Requirement ::
Can you gather every line below that contains the string "province"?

Records to use ::

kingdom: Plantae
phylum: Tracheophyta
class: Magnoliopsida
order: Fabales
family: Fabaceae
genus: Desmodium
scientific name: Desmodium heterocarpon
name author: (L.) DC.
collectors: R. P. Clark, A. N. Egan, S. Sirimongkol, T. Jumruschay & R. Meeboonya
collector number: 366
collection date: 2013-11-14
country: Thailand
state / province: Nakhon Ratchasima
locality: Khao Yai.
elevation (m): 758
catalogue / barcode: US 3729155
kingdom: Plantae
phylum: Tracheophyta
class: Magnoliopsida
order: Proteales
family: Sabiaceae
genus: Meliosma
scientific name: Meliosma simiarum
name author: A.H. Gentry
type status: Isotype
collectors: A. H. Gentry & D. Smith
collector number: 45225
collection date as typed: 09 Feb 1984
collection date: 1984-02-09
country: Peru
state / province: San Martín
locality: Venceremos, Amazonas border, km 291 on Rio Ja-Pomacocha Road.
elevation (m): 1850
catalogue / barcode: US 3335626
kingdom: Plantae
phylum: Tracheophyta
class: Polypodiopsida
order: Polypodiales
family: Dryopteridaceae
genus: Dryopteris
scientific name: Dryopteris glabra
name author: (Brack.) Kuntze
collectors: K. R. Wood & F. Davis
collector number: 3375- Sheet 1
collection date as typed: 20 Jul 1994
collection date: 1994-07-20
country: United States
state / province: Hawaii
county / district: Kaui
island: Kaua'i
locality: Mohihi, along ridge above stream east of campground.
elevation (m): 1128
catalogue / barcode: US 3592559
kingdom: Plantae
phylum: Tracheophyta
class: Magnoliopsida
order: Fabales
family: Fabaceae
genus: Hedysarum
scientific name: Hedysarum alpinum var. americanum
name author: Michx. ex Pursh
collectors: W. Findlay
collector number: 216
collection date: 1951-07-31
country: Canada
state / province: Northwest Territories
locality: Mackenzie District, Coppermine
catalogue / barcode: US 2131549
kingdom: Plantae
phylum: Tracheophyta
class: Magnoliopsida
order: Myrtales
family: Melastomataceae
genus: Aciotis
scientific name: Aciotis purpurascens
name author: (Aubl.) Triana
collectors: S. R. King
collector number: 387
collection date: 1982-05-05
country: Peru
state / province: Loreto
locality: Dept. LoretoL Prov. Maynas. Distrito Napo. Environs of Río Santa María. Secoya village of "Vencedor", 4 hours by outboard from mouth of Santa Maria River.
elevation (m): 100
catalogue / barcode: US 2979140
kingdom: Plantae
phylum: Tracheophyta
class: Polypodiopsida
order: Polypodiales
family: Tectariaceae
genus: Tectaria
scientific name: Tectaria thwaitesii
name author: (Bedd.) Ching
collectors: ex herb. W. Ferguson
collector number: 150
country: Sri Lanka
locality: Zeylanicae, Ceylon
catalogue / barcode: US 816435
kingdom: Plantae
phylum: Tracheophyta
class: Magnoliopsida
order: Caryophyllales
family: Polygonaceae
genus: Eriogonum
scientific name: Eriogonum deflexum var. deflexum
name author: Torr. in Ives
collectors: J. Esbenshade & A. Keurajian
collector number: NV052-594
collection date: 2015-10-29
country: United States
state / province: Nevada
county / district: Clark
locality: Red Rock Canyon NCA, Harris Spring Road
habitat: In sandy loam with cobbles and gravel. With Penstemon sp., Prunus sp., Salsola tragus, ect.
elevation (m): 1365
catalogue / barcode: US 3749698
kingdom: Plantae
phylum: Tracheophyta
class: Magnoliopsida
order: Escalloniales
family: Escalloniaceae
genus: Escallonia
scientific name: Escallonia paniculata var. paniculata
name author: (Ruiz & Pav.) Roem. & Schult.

Finished task ::
state / province: Nakhon Ratchasima
state / province: San Martín
state / province: Hawaii
state / province: Northwest Territories
state / province: Loreto
state / province: Nevada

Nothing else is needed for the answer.